Well, our pilot came over & introduced himself – Martin -  and we hopped on board
 
 
.  He already knew Jeremy, which was nice, because I think he threw in a little extra flying time for free.  What can I say about the flight??  Spent an hour flying over one of the most magnificent landscapes on the planet.   Mile-high cliffs, enormous glaciers, and jaw-dropping views of jagged mountain peaks right underneath or beside us, including 16,390 ft. Mt. Blackburn.  A once-in-a-lifetime experience.  And on a gorgeously clear day.  To quote my hairdresser, “Who gets to live this kind of life????!”   Us????!!!

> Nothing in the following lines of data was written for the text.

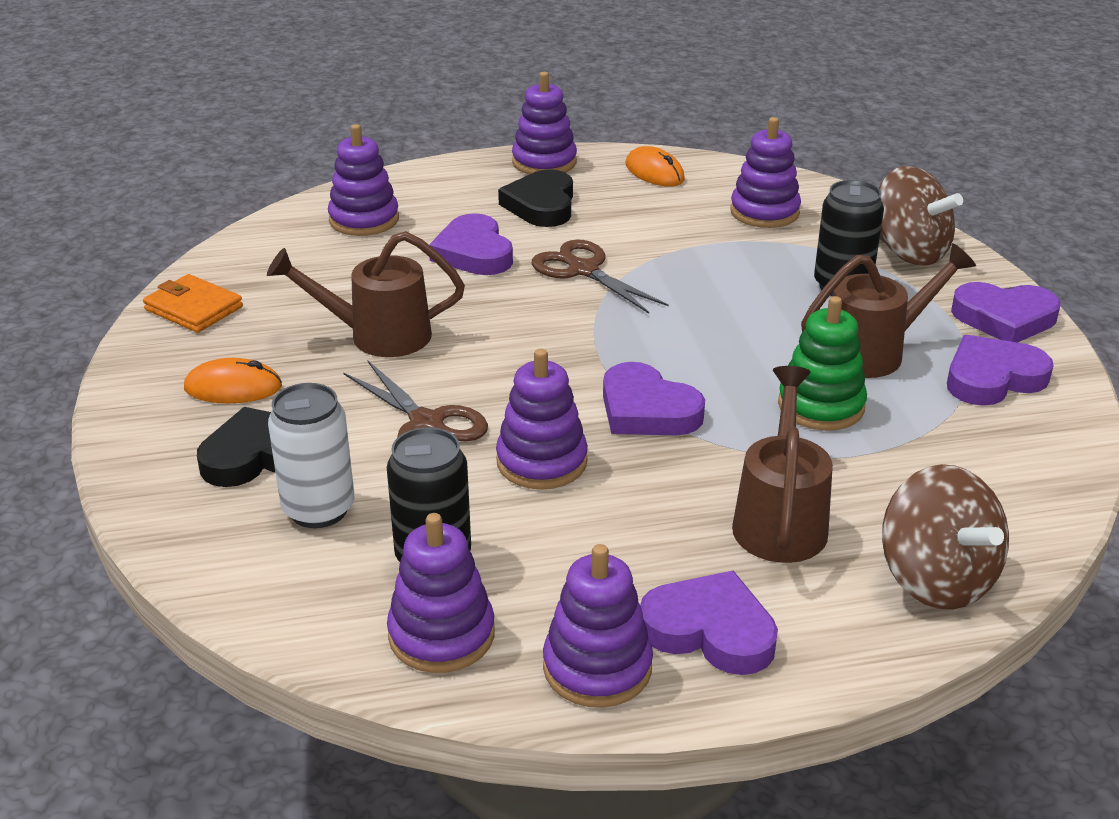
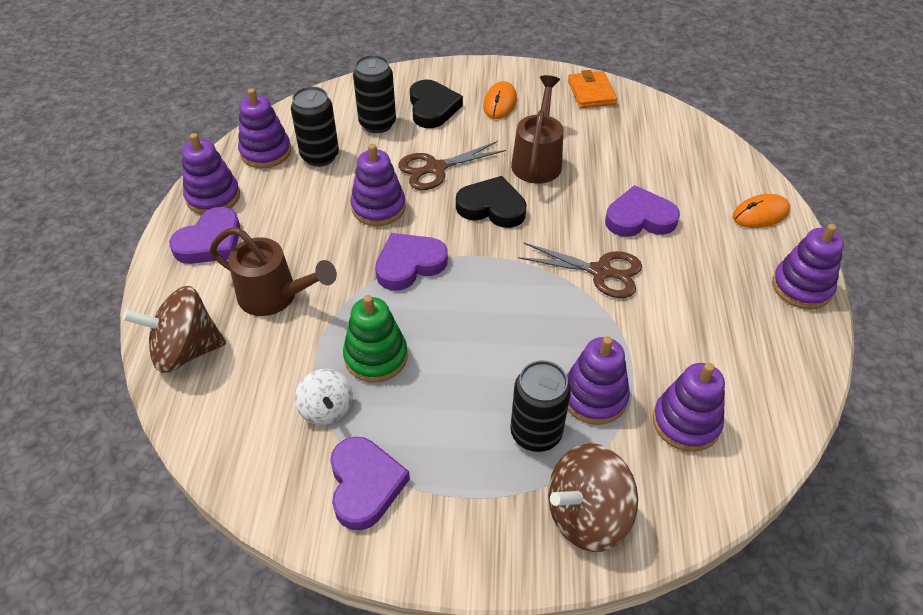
camera: 105 degrees right, 15 degrees up
(193, 308) = (591, 92): orange wallet -> orange wallet turned 60 degrees counterclockwise
(318, 509) = (377, 124): white can -> black can
(364, 220) = (700, 170): purple stacking toy -> purple stacking toy (594, 397)
(541, 205) = (715, 269): black heart -> black heart (492, 207)
(583, 270) = (601, 272): brown scissors -> brown scissors turned 45 degrees clockwise
(654, 172) = (779, 361): orange mouse -> orange mouse (760, 214)
(873, 352) = (430, 416): brown watering can -> none
(924, 426) = (326, 409): none -> white spinning top
(1004, 318) = (448, 542): purple heart -> none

                                                                                                                                                       



      
                                                                                                                                         



                                                                        
 




 
      Were shuttled back into town, and decided to just get something to eat there, rather than walking back to the lodge (where we had leftovers in the fridge) and then back into town for the poetry event, which we really wanted to attend – a wonderful chance to participate in the life of this remarkable village.  
      But first we just took our time strolling around town.  It was love at first sight with this quirky, funky 3-block long town of 28 full-time residents.  We loved learning about its colorful history – it was founded in the very early 1900’s as a “recreation alternative” to the staid, regimented recreational activities available to the miners up the hill in Kennecott (read women, drinkin’, & gamblin’).  Loved looking at the old buildings.  Loved its evident heartfelt sense of  community.  Loved the creative, artistic atmosphere here – a poetry reading in the wilderness!  And loved the fact that they want to remain as they are, and not become this area’s version of Talkeetna (which we’ll visit later, the gateway to Denali).  It reminded us a little of an Alaskan version of Rocheport back home.    
 



 

                                               



                                                          
 
                                              Typical McCarthy street scene:  friendly dog making himsself at home: 
 
 
Then we ate at the Golden Saloon, where the menu was bar fare, but with original twists.  Loved eating outside and watching people, both locals and tourists, walk by on this glorious evening.  Four French visitors were eating at the table next to us.
 

 
Then walked down to the old Hardware Store, which is now available for community events like tonight’s.
 


         
There were probably 40 or so people there.  This cultural organization which Jeremy headed was sponsoring a writer’s workshop this weekend – so aspiring writers from all over the area were there.  About 10 or 12 read their work, including one gal who sang a song she composed & accompanied herself on the ukulele.  It was all great!  Not a throw-away in the bunch.  Afterwards, we chatted with one woman who was from Gustavus.  Of course, we told her how much we’d enjoyed staying in her home town.  She grew up in New York City, and has been in Gustavus for 16  years, and said that she thought that, per capita, there were more artists, writers, creators in Gustavus than in NYC!  In a way, we weren’t surprised to hear that . . . we’re constantly amazed as we travel and spend time in these small, isolated towns throughout the state at the amount of neat things going on in them. They’re a haven for far more than just libertarian malcontents – they attract truly adventuresome, self-confident, non-acquisitive  people who want to lead simple lives, doing what they love, with free access to a gorgeous natural world all around them.   I think this “vibe” is what accounts for so many of the people we’ve met who came up here for a visit and never looked back – they were attracted not only to the natural wonders of the state, but to this independent yet cooperative, self-accepting and other-accepting, “we can make it happen” state-of-mind.   The two events going on here this weekend exemplify this spirit – the poetry reading, and the Packraft race, which was organized by one of the adventure tour guide outfits in the area.
        Just as we were walking out of town back to the footbridge, we saw the last half of a black bear cross the road and go into the woods. At the footbridge, the river seemed to be even more powerful in the darkening evening – looked icy cold and definitely not friendly.
                                              
         
We could still hear the water’s rush over at the lodge ¼ mile away in the deepening twilight.